Los sindicatos británicos han ilustrado rigurosamente este punto con su reclamo, solicitando que por cada 100 libras ganadas por un empleado promedio en 2000, dicho empleado debe ganar ahora 106 libras, al tiempo que la paga de los directivos de empresas se ha duplicado en el mismo período.

¿Cuáles podrían ser las consecuencias de estos cambios? En sociedades democráticas resulta difícil imaginar que tales consecuencias pudieran pasar desapercibidas. Ya se comienzan a observar reacciones.

Las coaliciones de izquierda llegaron al poder en España e Italia.
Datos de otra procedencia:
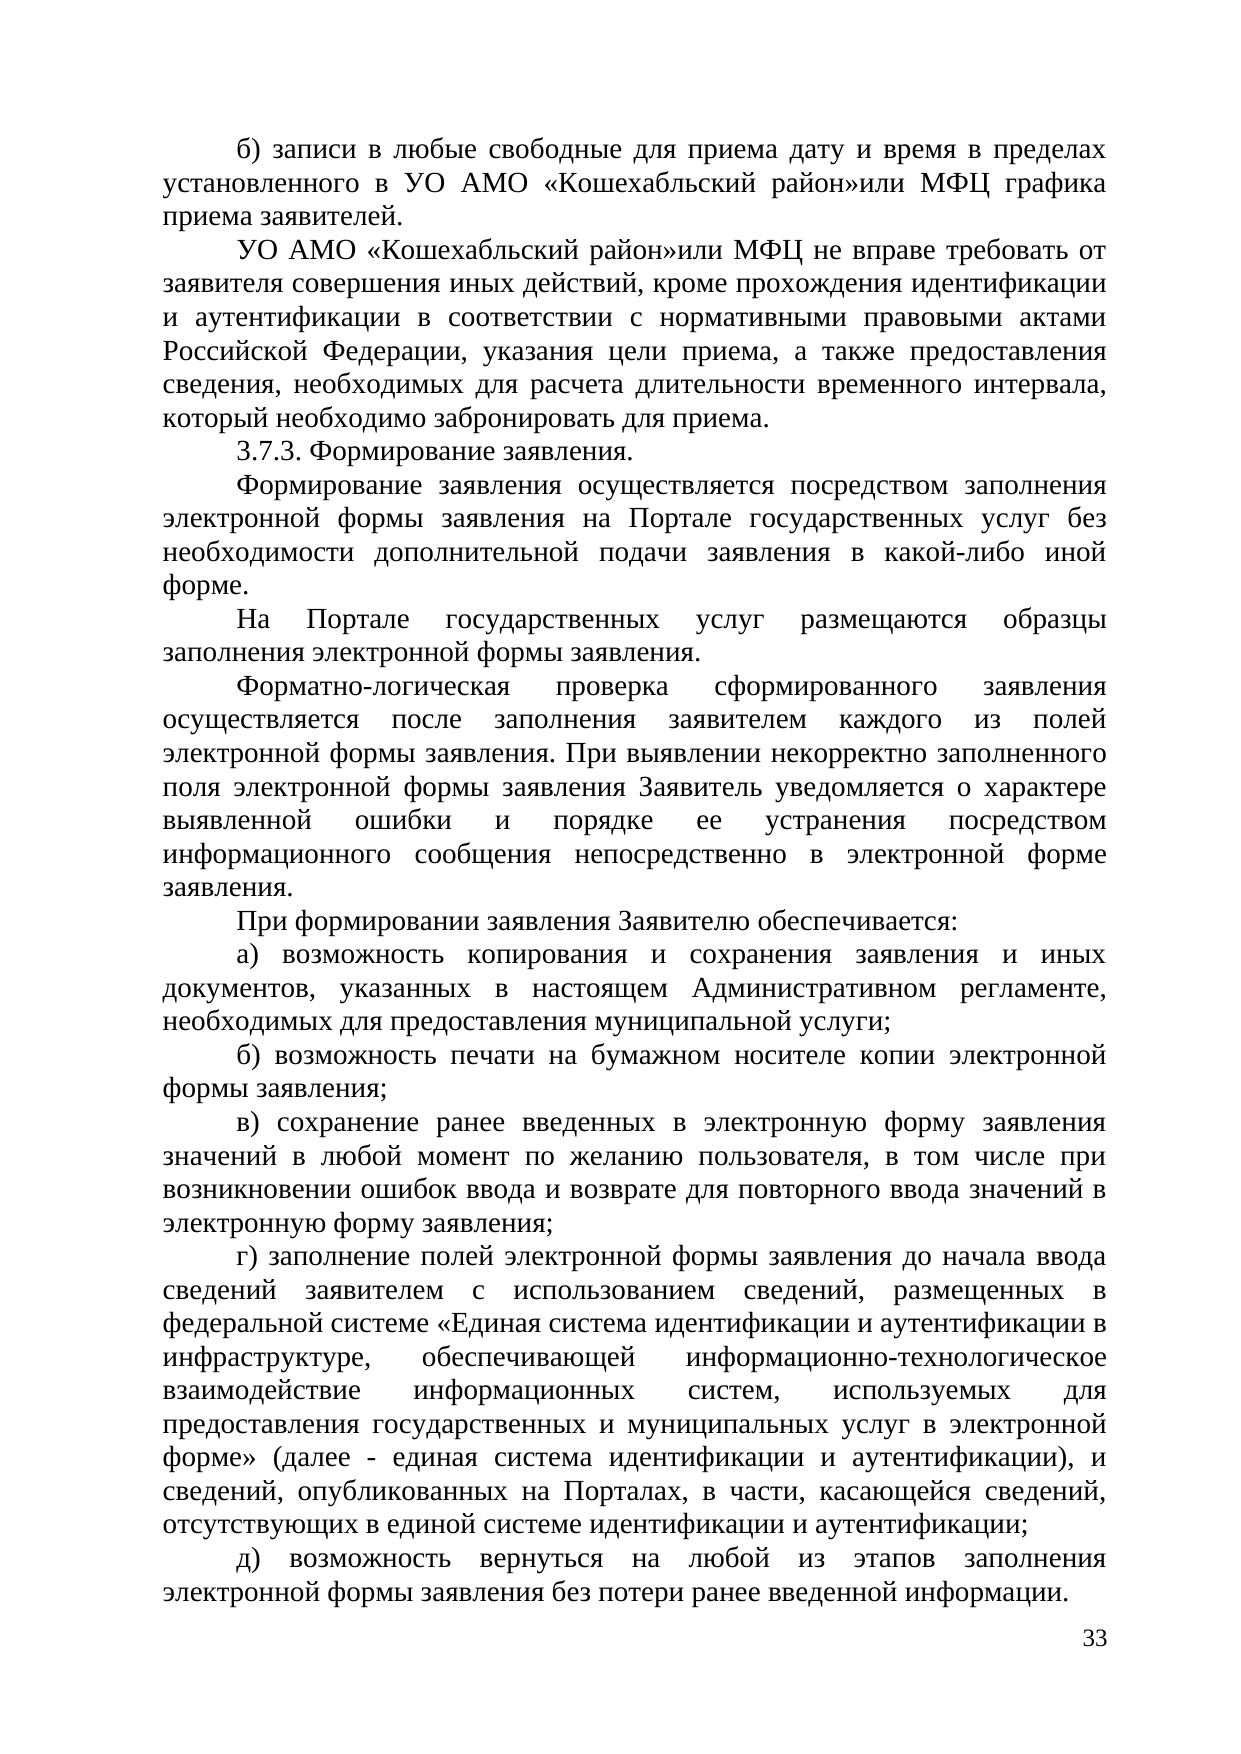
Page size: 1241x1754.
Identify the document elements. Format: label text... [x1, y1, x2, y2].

text б) возможность печати на бумажном носителе копии электронной формы заявления; [162, 1037, 1107, 1104]
text Формирование заявления осуществляется посредством заполнения электронной формы заявления на Портале государственных услуг без необходимости дополнительной подачи заявления в какой-либо иной форме. [162, 467, 1107, 601]
text При формировании заявления Заявителю обеспечивается: [162, 903, 1107, 936]
text 3.7.3. Формирование заявления. [162, 433, 1107, 467]
text а) возможность копирования и сохранения заявления и иных документов, указанных в настоящем Административном регламенте, необходимых для предоставления муниципальной услуги; [162, 936, 1107, 1037]
text б) записи в любые свободные для приема дату и время в пределах установленного в УО АМО «Кошехабльский район»или МФЦ графика приема заявителей. [162, 131, 1107, 232]
text Форматно-логическая проверка сформированного заявления осуществляется после заполнения заявителем каждого из полей электронной формы заявления. При выявлении некорректно заполненного поля электронной формы заявления Заявитель уведомляется о характере выявленной ошибки и порядке ее устранения посредством информационного сообщения непосредственно в электронной форме заявления. [162, 668, 1107, 903]
text д) возможность вернуться на любой из этапов заполнения электронной формы заявления без потери ранее введенной информации. [162, 1540, 1107, 1607]
text г) заполнение полей электронной формы заявления до начала ввода сведений заявителем с использованием сведений, размещенных в федеральной системе «Единая система идентификации и аутентификации в инфраструктуре, обеспечивающей информационно-технологическое взаимодействие информационных систем, используемых для предоставления государственных и муниципальных услуг в электронной форме» (далее - единая система идентификации и аутентификации), и сведений, опубликованных на Порталах, в части, касающейся сведений, отсутствующих в единой системе идентификации и аутентификации; [162, 1238, 1107, 1540]
text УО АМО «Кошехабльский район»или МФЦ не вправе требовать от заявителя совершения иных действий, кроме прохождения идентификации и аутентификации в соответствии с нормативными правовыми актами Российской Федерации, указания цели приема, а также предоставления сведения, необходимых для расчета длительности временного интервала, который необходимо забронировать для приема. [162, 232, 1107, 433]
text в) сохранение ранее введенных в электронную форму заявления значений в любой момент по желанию пользователя, в том числе при возникновении ошибок ввода и возврате для повторного ввода значений в электронную форму заявления; [162, 1104, 1107, 1238]
text На Портале государственных услуг размещаются образцы заполнения электронной формы заявления. [162, 601, 1107, 668]
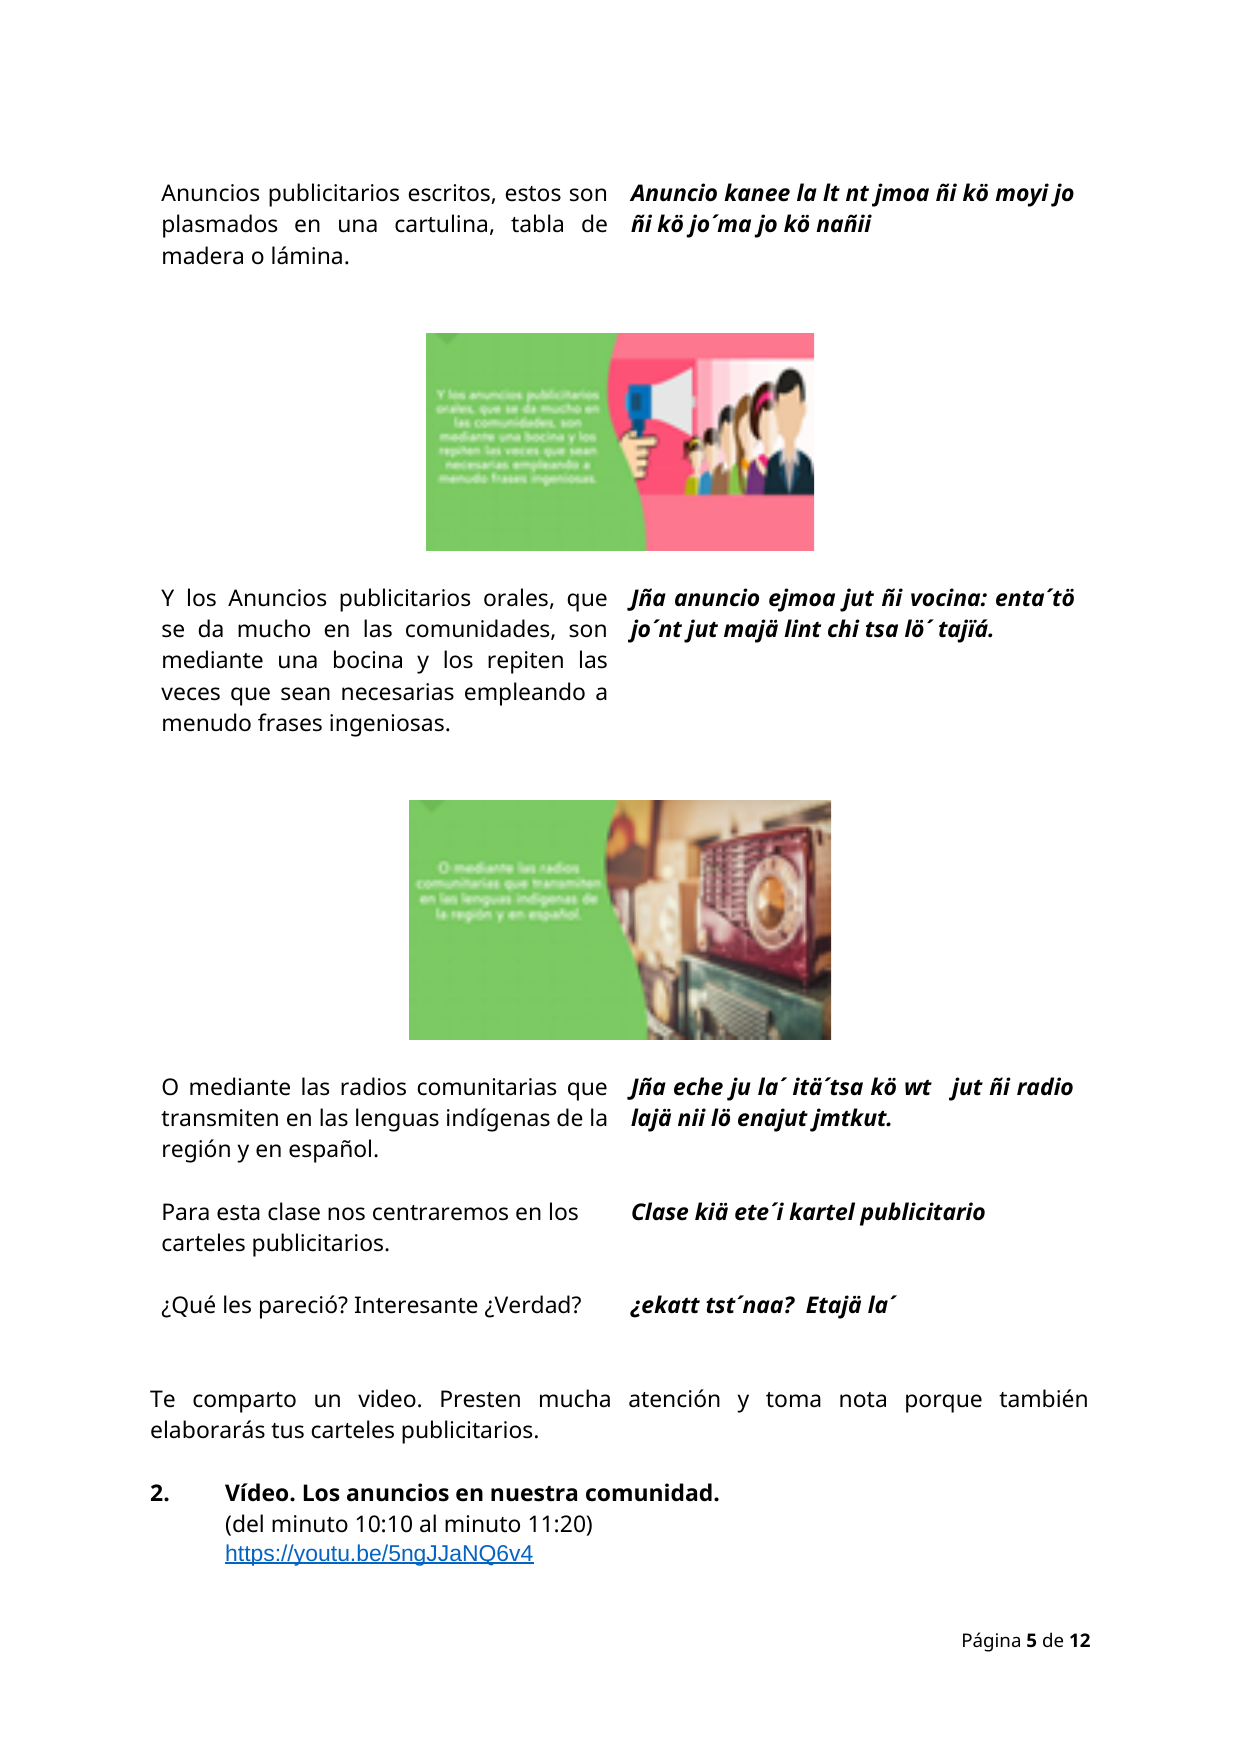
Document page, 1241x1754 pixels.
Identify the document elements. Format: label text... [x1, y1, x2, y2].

table_cell Para esta clase nos centraremos en los carteles publicitarios. [150, 1196, 619, 1289]
text Te comparto un video. Presten mucha atención y toma nota porque también elaborarás tus carteles publicitarios. [150, 1383, 1090, 1446]
table_cell Clase kiä ete´i kartel publicitario [620, 1196, 1089, 1289]
table_header Anuncios publicitarios escritos, estos son plasmados en una cartulina, tabla de madera o lámina. [150, 177, 619, 302]
picture [426, 333, 815, 551]
table_header Jña eche ju la´ itä´tsa kö wt jut ñi radio lajä nii lö enajut jmtkut. [620, 1071, 1089, 1196]
table_header O mediante las radios comunitarias que transmiten en las lenguas indígenas de la región y en español. [150, 1071, 619, 1196]
picture [409, 800, 832, 1040]
list Vídeo. Los anuncios en nuestra comunidad. [150, 1477, 1090, 1508]
table_header Jña anuncio ejmoa jut ñi vocina: enta´tö jo´nt jut majä lint chi tsa lö´ tajïá. [620, 582, 1089, 769]
text (del minuto 10:10 al minuto 11:20) [225, 1508, 1090, 1539]
table_cell ¿ekatt tst´naa? Etajä la´ [620, 1290, 1089, 1352]
text https://youtu.be/5ngJJaNQ6v4 [225, 1539, 1090, 1566]
table_cell ¿Qué les pareció? Interesante ¿Verdad? [150, 1290, 619, 1352]
table_header Y los Anuncios publicitarios orales, que se da mucho en las comunidades, son mediante una bocina y los repiten las veces que sean necesarias empleando a menudo frases ingeniosas. [150, 582, 619, 769]
table_header Anuncio kanee la lt nt jmoa ñi kö moyi jo ñi kö jo´ma jo kö nañii [620, 177, 1089, 302]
En Francia, Segolene Royal se ocupa del tema, mientras que en el Reino Unido se espera que Gordon Brown se muestre más condescendiente a los reclamos sindicales de lo que ha demostrado ser Tony Blair.

Y por supuesto hemos observado una ola de gobiernos populistas elegidos en América latina , a la vez que en los Estados Unidos se espera que los temas comerciales y económicos desempeñen un papel preponderante en la definición de la próxima elección presidencial.

En los próximos años, la distribución de los dividendos de la globalización podría convertirse en el punto más relevante de la agenda económica de las democracias occidentales. Se observará una presión para lograr protección y gravámenes punitivos.

Existe la percepción de que la respuesta de los globalizadores no ha sido hasta el momento lo suficientemente sensible respecto de las preocupaciones de aquellos que están perdiendo en la competencia con salarios bajos.

El hecho de que ya no hay vuelta atrás se ha convertido ya en un poco más que una aseveración. Pronto serán necesarios medios más selectos y sofisticados para la compensación y el reequipamiento de los perdedores en la competencia ampliada, si es que queremos evitar un viaje por el sinuoso y resbaladizo camino del proteccionismo nacional.